Add Java sections to best practices (ossf#40)

Signed-off-by: Thomas Leplus <thomasleplus@users.noreply.github.com>
Signed-off-by: balteravishay <avishay.balter@gmail.com>

Author: thomasleplus

docs/best-practice-interfacing.md

@@ -25,3 +25,9 @@ It is and will continue to be necessary for software written in memory safe by d
 ## JavaScript
 
 ## Java
+
+* Avoid using the legacy Java Native Interface (JNI) APIs. If needed, prefer the newer Foreign Function & Memory (FFM) APIs introduced in Java 22.
+* Monitor or prevent JNI API occurrences (e.g. uses of the `native` keyword or calls to `System.load()` or `System.loadLibrary()`) in your code using [static code analysis tools](https://www.baeldung.com/tag/static-analysis).
+* If using JNI is your only option, follow all the same best practices as you would with a [non memory-safe language](best-practice-non-memory-safe-by-default-languages.md).
+* Always enable the [-Xcheck:jni JVM option](https://docs.oracle.com/javase/8/docs/technotes/guides/troubleshoot/clopts002.html#CHDHCBBG) to activate additional validation of JNI functions' arguments.
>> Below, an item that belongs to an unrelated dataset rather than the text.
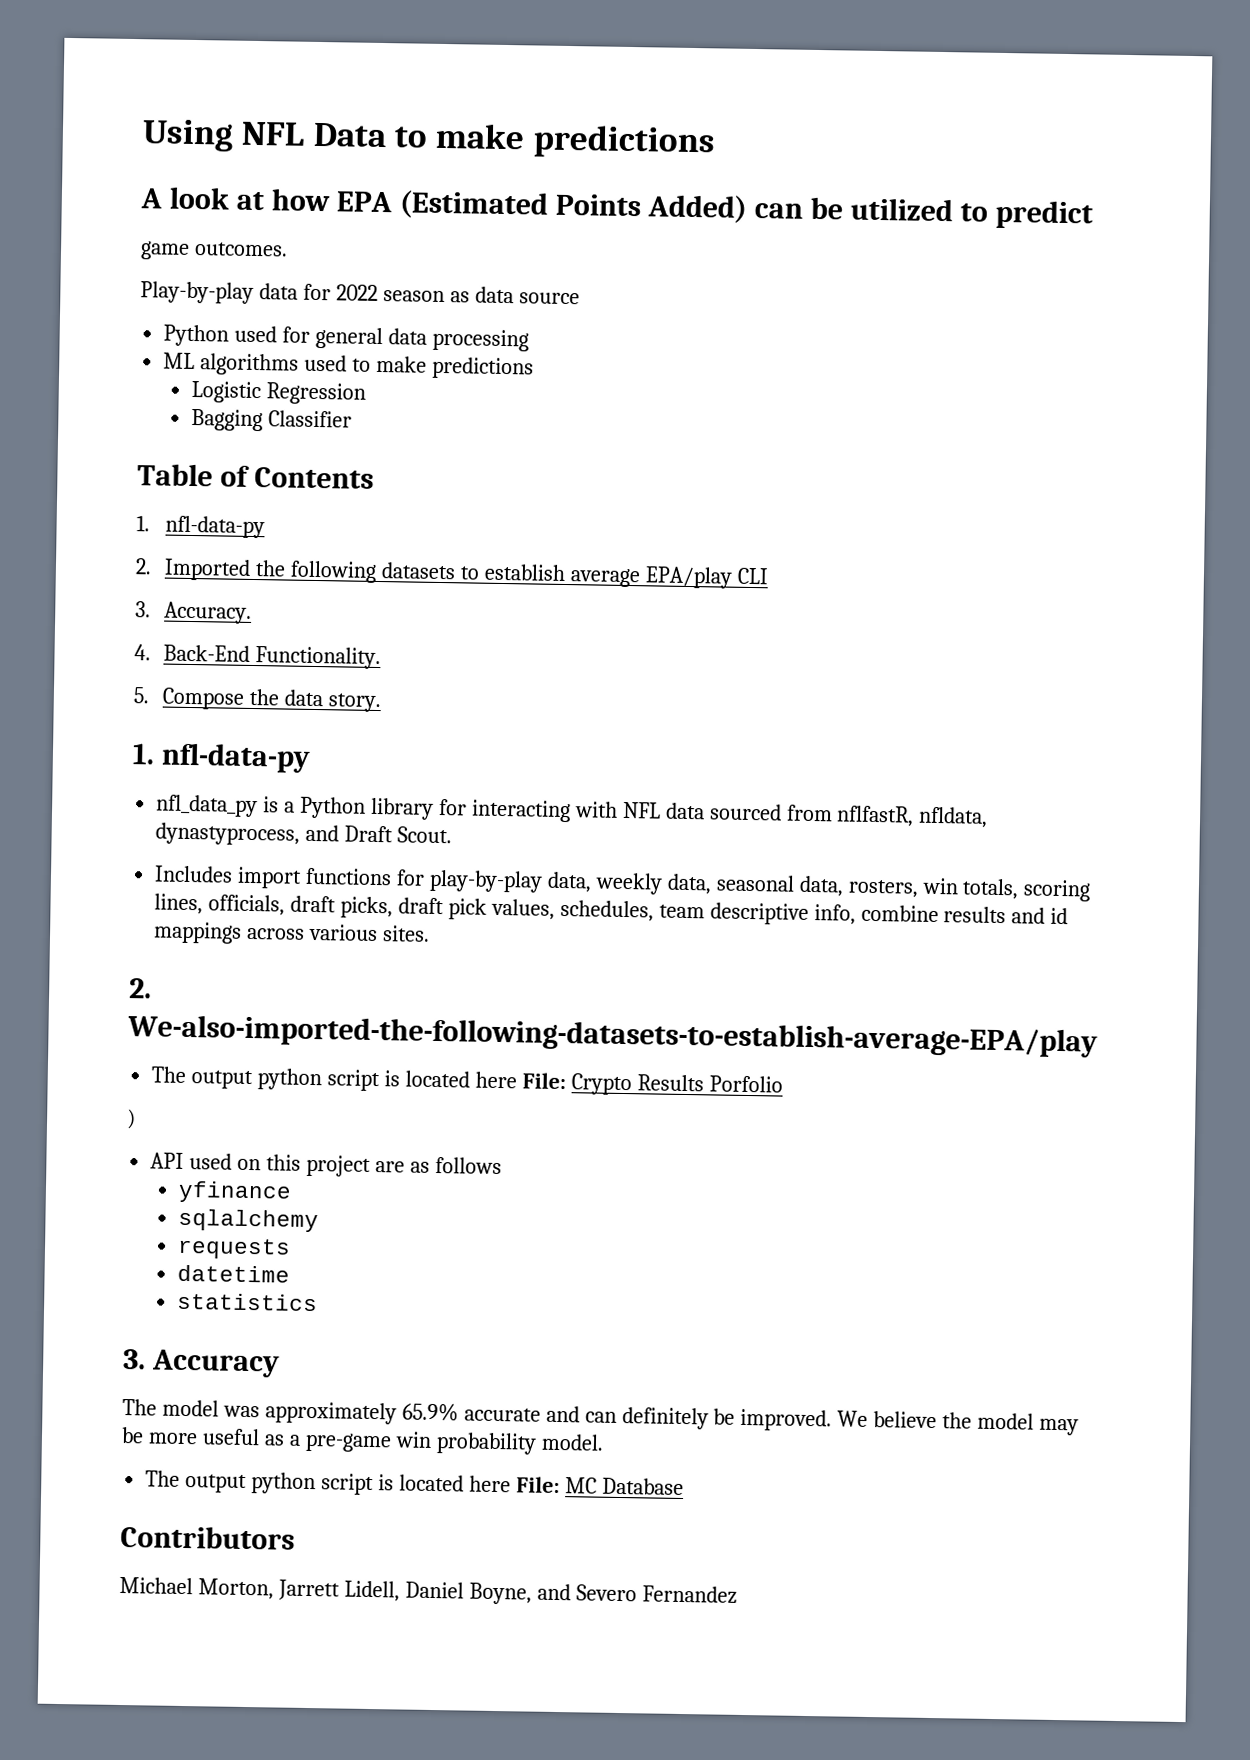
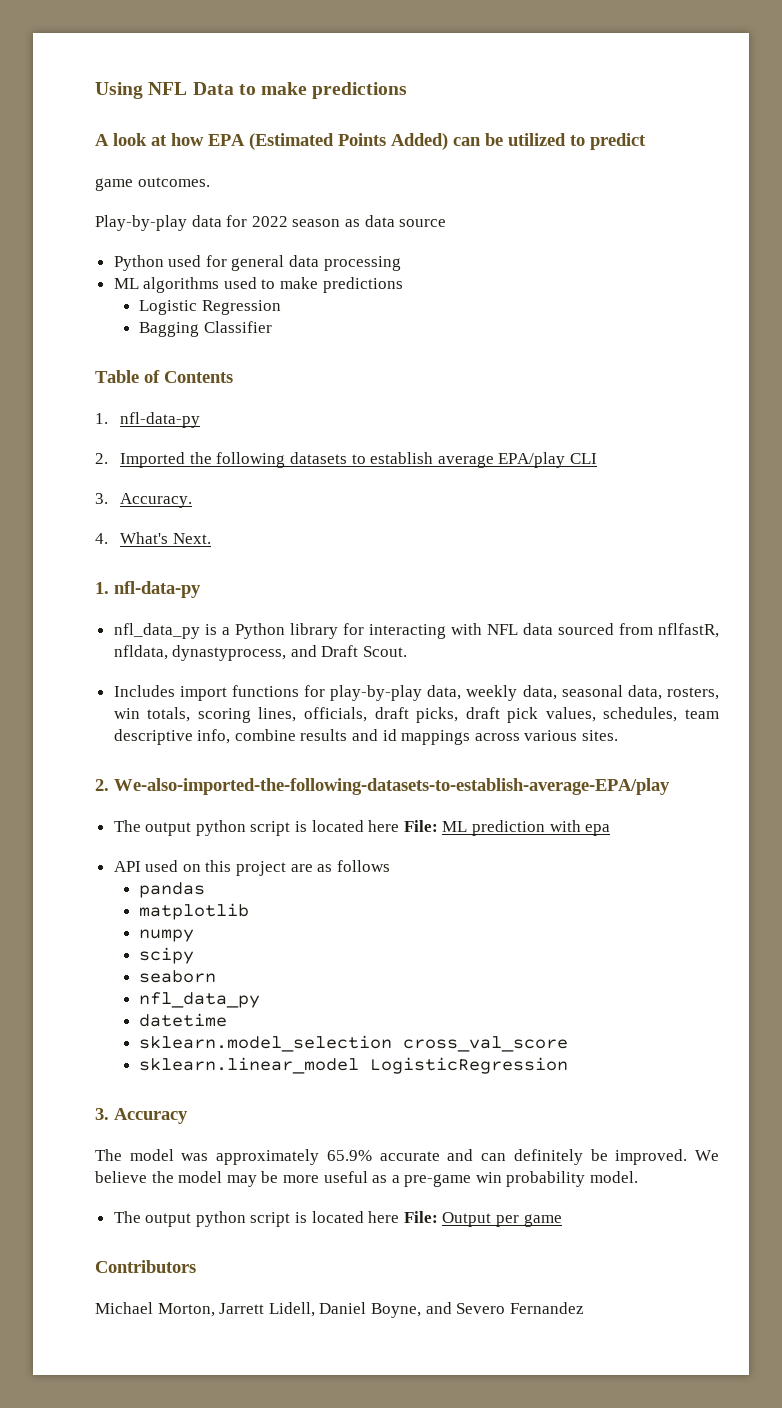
[163,644,381,670] [133,687,381,713] Back-End Functionality. // 5. Compose the data story. -> [120,532,211,544] What's Next.
[570,1073,783,1096] [126,1109,136,1130] Crypto Results Porfolio // ) -> [442,820,611,836] ML prediction with epa
[178,1180,293,1204] [178,1208,320,1233] [177,1237,292,1260] [177,1264,291,1283] [177,1292,319,1312] yfinance // sqlalchemy // requests // datetime // statistics -> [138,882,205,898] [138,903,249,920] [138,929,194,942] [138,947,194,964] [138,970,216,983] [138,992,260,1008] [138,1013,227,1027] [138,1035,568,1052] [138,1057,568,1074] pandas // matplotlib // numpy // scipy // seaborn // nfl_data_py // datetime // sklearn.model_selection cross_val_score // sklearn.linear_model LogisticRegression
[564,1477,684,1496] MC Database -> [442,1212,562,1227] Output per game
Even if your code does not use JNI, your third-party dependencies might (JDBC drivers are a common example).
+* The [-verbose:jni JVM option](https://docs.oracle.com/javase/8/docs/technotes/guides/troubleshoot/clopts002.html#CHDCHGEE) can also be useful to detect or troubleshoot JNI issues but beware of the potential performance as it could cause a lot of extra log messages if JNI is heavily used in your application.

docs/best-practice-memory-safe-by-default-languages.md

@@ -28,4 +28,7 @@ TO DO
 
 ## Java
 
-TO DO
+* Avoid using `sun.misc.Unsafe` or `jdk.internal.misc.Unsafe`. If needed, prefer the newer [Foreign Function & Memory (FFM) APIs](https://docs.oracle.com/en/java/javase/22/core/foreign-function-and-memory-api.html) (Java 22 or above) which implement boundary checks when accessing off-heap memory and errors results in exceptions (e.g. IndexOutOfBoundsException) instead of crashes (e.g. SIGSEGV).
+* If `sun.misc.Unsafe` or `jdk.internal.misc.Unsafe` is your only option, follow all the same best practices as you would with a [non memory-safe language](best-practice-non-memory-safe-by-default-languages.md).
+* Monitor occurrences of `sun.misc.Unsafe` or `jdk.internal.misc.Unsafe` in your code (or prevent them) using for example [checkstyle's IllegalImport rule](https://checkstyle.org/checks/imports/illegalimport.html) configured to detect both `sun.*` and `jdk.internal.*`.
+* If FFM APIs are used, enable the compilation option `-Xlint:restricted` to detect risky usages at compile time (the option enables warnings in the `[restricted]` log category). Similar warnings are produced by default by the JVM at runtime. These warnings should be monitored and investigated as well since they could come from third-party libraries and not just from own code.